* _Directions for this task_
Copy the lines from every item below word for word, keeping each line as it is.

══ Supplied data ══

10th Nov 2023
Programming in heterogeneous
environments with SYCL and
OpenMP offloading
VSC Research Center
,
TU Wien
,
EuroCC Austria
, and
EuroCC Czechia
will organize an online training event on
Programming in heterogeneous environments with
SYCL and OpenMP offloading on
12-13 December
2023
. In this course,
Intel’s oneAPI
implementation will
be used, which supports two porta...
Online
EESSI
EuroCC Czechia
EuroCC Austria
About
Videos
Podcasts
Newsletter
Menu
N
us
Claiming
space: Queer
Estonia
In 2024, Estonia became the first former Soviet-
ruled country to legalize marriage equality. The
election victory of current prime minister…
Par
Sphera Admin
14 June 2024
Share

═══

* _Solution_
10th Nov 2023
Programming in heterogeneous
environments with SYCL and
OpenMP offloading
VSC Research Center
,
TU Wien
,
EuroCC Austria
, and
EuroCC Czechia
will organize an online training event on
Programming in heterogeneous environments with
SYCL and OpenMP offloading on
12-13 December
2023
. In this course,
Intel’s oneAPI
implementation will
be used, which supports two porta...
Online
EESSI
EuroCC Czechia
EuroCC Austria
About
Videos
Podcasts
Newsletter
Menu
N
us
Claiming
space: Queer
Estonia
In 2024, Estonia became the first former Soviet-
ruled country to legalize marriage equality. The
election victory of current prime minister…
Par
Sphera Admin
14 June 2024
Share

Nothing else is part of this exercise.